#### INPUT RECORDS:
= = = =

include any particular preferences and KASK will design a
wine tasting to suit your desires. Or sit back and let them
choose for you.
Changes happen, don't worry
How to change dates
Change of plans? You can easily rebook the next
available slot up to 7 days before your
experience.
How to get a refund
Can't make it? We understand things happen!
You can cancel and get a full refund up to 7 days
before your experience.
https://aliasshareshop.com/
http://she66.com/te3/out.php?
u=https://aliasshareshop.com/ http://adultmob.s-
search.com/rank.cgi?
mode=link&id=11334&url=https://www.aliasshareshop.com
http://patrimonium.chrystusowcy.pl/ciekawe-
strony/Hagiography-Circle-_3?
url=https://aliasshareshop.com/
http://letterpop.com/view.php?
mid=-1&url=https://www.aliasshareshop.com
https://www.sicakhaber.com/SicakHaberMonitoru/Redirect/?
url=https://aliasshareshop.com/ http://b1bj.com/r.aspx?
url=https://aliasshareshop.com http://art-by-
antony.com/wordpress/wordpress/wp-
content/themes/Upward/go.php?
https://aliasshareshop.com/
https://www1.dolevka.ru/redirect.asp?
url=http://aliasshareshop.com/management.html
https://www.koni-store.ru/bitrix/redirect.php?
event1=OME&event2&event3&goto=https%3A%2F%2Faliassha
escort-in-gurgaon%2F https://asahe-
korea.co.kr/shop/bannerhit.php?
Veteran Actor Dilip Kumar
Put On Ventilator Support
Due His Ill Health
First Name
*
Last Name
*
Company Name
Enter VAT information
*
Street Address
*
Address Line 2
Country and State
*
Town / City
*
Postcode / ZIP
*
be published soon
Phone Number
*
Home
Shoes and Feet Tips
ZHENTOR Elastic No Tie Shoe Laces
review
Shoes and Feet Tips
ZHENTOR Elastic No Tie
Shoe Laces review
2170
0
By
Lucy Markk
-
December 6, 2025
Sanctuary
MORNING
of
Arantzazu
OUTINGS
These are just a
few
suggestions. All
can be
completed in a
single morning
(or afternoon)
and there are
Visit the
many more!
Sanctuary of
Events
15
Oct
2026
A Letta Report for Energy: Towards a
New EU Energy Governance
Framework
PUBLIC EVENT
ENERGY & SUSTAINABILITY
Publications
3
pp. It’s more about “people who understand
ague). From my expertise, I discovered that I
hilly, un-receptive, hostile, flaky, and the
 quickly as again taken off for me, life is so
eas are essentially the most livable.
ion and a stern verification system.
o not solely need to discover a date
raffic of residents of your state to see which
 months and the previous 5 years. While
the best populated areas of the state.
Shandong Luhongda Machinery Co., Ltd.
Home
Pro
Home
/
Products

= = = =

#### PROBLEM DESCRIPTION:
If a line of the data contains "before", copy it out.

#### RESPONSE AREA:
available slot up to 7 days before your
before your experience.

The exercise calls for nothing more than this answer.